Show that the assumption that we are always able to determine which candidate is best, in line 4 of procedure \(\textsc{Hire-Assistant}\), implies that we know a total order on the ranks of the candidates.
To show this, we need to demonstrate that being able to compare any two candidates implies the three properties of a total order: comparability, transitivity, and antisymmetry.
What is a Total Order?
A total order on a set \(S\) is a binary relation \(\le\) that satisfies:
- Comparability: For all \(a, b \in S\), either \(a \le b\) or \(b \le a\)
- Transitivity: For all \(a, b, c \in S\), if \(a \le b\) and \(b \le c\), then \(a \le c\)
- Antisymmetry: For all \(a, b \in S\), if \(a \le b\) and \(b \le a\), then \(a = b\)
Applying to the Hiring Problem
In line 4 of \(\textsc{Hire-Assistant}\), we check “if candidate \(i\) is better than candidate \(best\)”. This assumption means:
Comparability: We can compare any two candidates \(i\) and \(j\) to determine which one is better. Either candidate \(i\) is better than candidate \(j\), or candidate \(j\) is better than candidate \(i\), or they are equally qualified.
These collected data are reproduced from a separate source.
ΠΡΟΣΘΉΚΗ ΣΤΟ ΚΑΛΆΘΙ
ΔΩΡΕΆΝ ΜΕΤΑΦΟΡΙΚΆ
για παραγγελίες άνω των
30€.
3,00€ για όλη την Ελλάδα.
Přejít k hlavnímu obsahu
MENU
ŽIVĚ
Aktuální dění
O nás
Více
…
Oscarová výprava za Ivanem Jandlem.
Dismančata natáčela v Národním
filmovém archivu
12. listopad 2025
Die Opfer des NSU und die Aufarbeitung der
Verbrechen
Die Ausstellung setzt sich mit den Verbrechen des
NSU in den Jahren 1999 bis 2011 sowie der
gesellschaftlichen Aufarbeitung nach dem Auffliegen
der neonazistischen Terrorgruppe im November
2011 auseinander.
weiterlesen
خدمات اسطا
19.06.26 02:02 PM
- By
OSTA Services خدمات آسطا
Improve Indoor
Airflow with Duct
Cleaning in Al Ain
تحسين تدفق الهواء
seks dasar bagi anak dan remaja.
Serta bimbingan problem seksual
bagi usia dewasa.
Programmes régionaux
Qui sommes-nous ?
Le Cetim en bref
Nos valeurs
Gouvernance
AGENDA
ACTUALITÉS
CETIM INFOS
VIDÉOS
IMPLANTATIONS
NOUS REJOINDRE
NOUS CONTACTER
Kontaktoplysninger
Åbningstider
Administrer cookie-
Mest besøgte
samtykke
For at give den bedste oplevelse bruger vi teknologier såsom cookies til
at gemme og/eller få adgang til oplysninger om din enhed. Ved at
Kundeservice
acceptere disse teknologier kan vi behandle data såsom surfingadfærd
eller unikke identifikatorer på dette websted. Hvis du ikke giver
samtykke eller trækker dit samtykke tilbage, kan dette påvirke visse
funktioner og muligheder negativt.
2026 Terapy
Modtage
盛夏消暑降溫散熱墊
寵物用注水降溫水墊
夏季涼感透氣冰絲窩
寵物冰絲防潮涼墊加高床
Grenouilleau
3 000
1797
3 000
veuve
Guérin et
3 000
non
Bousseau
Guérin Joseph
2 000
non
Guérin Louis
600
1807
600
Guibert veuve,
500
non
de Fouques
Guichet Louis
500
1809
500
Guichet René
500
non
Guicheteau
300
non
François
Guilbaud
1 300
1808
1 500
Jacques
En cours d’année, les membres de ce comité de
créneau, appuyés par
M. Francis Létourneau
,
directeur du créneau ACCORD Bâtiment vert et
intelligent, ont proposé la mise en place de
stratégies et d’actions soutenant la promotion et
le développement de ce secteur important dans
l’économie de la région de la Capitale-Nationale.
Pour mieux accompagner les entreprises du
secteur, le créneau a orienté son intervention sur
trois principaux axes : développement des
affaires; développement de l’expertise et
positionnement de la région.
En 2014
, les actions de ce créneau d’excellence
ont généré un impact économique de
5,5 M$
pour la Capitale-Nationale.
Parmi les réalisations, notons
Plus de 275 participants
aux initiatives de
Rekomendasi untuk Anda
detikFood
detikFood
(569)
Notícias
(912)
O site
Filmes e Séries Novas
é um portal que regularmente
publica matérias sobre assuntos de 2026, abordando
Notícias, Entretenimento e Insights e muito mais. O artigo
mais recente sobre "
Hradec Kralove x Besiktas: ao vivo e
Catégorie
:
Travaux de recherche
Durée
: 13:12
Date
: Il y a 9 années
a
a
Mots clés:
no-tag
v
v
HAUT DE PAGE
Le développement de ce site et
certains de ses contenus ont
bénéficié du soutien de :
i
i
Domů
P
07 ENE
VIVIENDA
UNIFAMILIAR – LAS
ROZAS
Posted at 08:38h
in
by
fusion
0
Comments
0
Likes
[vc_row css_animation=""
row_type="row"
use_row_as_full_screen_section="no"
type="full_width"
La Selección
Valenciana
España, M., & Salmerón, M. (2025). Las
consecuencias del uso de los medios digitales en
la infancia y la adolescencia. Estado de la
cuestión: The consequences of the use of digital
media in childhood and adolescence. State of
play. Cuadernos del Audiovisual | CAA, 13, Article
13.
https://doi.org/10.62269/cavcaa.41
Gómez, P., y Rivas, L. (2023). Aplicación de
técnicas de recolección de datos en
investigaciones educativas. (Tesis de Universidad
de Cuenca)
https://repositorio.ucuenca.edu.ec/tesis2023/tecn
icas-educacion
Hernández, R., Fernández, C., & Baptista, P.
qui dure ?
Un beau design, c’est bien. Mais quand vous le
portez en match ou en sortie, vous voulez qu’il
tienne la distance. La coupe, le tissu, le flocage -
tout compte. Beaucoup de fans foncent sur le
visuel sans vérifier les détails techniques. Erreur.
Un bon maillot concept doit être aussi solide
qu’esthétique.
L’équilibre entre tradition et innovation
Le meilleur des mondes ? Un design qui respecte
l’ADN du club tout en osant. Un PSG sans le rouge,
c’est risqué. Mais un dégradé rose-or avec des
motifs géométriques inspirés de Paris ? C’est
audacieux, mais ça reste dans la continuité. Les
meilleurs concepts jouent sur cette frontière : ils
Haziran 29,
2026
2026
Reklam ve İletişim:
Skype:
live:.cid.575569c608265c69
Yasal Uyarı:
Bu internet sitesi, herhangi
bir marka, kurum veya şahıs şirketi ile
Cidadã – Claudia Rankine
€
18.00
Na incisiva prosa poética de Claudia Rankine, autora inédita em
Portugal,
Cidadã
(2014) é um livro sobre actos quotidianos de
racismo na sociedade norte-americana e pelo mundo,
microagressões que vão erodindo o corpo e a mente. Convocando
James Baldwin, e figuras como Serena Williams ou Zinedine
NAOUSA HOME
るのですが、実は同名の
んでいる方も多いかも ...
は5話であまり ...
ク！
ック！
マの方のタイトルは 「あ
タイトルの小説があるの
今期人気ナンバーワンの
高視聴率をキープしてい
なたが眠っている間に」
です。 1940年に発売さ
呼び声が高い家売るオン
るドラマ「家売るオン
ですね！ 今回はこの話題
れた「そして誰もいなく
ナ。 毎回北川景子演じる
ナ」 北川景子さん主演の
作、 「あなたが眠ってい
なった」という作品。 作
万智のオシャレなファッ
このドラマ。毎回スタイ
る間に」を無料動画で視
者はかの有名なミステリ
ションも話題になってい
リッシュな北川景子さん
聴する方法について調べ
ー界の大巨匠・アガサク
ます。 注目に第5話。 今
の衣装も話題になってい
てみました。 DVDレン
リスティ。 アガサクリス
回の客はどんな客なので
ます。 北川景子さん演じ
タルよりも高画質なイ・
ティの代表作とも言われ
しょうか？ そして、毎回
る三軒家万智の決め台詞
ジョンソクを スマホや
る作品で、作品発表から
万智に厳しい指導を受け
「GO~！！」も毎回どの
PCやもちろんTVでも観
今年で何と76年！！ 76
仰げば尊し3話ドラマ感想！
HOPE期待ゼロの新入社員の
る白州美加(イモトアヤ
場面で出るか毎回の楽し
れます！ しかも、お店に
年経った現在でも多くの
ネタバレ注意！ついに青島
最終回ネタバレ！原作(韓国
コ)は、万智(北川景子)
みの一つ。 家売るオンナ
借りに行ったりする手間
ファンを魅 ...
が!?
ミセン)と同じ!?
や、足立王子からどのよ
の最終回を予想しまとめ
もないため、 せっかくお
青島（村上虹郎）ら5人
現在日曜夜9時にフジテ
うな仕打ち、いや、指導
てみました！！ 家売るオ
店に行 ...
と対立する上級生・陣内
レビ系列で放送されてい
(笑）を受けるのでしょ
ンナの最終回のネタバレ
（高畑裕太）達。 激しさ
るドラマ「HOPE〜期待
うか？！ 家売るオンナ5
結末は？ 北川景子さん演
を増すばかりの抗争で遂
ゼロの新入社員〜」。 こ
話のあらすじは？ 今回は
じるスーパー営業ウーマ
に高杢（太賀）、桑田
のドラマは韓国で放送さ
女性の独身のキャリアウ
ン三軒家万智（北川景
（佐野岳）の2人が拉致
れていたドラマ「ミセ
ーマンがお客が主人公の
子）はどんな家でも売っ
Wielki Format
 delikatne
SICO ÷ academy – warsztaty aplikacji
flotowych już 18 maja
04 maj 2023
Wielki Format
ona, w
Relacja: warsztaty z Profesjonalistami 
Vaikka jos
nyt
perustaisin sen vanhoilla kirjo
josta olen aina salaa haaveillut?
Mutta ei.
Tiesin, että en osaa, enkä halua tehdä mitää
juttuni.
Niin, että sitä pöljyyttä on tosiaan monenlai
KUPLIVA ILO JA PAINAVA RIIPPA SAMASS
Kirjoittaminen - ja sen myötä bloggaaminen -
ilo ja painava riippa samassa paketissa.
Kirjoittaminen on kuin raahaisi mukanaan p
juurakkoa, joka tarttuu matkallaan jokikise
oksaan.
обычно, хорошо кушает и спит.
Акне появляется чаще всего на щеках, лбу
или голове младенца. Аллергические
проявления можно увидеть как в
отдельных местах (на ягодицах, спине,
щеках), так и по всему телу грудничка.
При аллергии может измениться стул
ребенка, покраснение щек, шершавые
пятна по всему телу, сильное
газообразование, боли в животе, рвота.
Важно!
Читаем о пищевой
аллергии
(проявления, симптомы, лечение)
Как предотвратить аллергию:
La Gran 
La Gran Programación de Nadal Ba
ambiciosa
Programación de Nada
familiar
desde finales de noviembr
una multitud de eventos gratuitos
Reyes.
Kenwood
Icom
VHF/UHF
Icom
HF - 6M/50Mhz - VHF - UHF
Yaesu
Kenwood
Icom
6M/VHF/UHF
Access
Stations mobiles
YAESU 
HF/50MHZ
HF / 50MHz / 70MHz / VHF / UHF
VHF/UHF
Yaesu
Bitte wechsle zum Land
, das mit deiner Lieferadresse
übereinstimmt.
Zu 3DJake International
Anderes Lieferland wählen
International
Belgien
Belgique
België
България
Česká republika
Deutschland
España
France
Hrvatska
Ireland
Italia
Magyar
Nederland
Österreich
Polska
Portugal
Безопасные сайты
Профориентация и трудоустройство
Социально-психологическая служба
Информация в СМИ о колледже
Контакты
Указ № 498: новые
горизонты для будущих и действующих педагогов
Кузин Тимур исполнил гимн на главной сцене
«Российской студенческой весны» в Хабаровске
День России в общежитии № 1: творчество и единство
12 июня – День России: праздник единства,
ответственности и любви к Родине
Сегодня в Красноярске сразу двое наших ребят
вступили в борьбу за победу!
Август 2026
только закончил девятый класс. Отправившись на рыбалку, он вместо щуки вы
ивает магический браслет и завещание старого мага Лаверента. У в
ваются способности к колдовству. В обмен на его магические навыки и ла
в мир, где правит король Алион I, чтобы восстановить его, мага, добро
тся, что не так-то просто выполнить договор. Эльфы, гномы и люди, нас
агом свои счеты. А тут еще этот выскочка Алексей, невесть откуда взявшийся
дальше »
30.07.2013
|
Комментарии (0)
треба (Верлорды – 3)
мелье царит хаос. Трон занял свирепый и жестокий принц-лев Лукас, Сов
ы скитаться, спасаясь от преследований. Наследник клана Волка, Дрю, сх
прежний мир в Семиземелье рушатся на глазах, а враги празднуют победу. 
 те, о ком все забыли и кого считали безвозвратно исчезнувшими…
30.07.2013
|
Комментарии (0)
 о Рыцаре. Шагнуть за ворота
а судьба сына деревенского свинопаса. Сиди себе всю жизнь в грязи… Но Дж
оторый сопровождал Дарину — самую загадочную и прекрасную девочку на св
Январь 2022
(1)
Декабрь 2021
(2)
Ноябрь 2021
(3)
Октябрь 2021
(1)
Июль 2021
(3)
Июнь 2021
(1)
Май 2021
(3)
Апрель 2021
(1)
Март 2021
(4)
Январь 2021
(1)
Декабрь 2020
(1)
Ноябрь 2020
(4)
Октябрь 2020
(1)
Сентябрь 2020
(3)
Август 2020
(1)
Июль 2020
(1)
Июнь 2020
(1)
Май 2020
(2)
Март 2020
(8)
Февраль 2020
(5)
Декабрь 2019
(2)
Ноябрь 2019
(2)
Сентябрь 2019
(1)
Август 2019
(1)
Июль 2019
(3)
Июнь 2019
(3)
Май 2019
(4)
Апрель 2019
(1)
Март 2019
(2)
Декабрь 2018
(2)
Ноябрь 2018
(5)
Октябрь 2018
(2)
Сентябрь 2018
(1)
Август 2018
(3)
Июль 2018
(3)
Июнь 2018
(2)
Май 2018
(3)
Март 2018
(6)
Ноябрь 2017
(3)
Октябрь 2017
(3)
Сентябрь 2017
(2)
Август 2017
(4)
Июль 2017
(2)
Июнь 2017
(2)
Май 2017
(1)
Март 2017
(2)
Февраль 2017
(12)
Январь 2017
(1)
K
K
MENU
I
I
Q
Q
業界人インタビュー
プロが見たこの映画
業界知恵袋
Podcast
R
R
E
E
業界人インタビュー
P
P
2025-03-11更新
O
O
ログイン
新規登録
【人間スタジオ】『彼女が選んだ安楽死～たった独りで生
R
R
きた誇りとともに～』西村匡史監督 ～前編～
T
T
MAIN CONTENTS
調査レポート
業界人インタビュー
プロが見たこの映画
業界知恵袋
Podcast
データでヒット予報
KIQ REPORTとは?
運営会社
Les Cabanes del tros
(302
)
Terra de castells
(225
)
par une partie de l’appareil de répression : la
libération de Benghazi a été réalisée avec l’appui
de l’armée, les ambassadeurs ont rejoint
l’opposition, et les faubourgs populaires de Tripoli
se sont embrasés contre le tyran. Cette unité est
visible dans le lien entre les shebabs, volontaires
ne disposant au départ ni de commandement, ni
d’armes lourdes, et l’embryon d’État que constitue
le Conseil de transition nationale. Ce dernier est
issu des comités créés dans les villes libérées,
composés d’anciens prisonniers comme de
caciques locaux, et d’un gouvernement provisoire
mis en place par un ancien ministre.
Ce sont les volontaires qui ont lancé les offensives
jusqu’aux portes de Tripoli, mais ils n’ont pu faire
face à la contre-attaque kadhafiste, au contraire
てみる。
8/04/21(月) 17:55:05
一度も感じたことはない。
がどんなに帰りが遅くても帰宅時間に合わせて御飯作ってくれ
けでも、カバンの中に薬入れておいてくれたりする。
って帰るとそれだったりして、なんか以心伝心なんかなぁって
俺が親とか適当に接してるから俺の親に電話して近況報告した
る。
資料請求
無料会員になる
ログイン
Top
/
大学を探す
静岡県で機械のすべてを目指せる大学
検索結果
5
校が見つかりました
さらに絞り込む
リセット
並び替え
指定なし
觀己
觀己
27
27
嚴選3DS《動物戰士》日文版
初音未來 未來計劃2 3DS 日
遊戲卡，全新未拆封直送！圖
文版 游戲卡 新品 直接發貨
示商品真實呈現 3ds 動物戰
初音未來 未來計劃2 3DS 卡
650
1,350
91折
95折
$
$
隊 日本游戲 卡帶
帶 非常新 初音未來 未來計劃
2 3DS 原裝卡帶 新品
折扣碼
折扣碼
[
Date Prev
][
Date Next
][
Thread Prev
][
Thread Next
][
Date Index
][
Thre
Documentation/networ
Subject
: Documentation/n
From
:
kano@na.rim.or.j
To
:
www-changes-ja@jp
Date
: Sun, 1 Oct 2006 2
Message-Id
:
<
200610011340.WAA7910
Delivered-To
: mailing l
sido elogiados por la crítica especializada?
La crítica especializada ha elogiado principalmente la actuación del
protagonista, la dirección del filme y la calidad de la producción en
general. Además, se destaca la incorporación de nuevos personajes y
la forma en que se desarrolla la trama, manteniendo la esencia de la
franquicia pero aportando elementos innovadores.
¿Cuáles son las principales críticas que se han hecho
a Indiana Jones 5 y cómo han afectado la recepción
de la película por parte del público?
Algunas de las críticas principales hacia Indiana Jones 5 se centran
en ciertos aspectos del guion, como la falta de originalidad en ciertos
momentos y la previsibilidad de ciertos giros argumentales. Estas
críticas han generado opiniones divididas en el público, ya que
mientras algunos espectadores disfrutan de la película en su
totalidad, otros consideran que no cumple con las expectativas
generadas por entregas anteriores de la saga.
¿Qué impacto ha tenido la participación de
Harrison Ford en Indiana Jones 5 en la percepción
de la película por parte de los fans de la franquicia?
Transitivity: If candidate \(i\) is better than candidate \(j\), and candidate \(j\) is better than candidate \(k\), then candidate \(i\) must be better than candidate \(k\). This is necessary for the algorithm to work correctly—otherwise, we might have circular comparisons where \(i > j\), \(j > k\), but \(k > i\), which would make it impossible to determine a “best” candidate.
Antisymmetry: If candidate \(i\) is at least as good as candidate \(j\), and candidate \(j\) is at least as good as candidate \(i\), then they must be equally qualified. The problem statement assumes no two candidates are equally qualified, so we have strict antisymmetry.
Since we can assign a unique rank to each candidate (with better candidates having higher ranks), and these ranks satisfy all three properties, we have a total order on the set of candidates.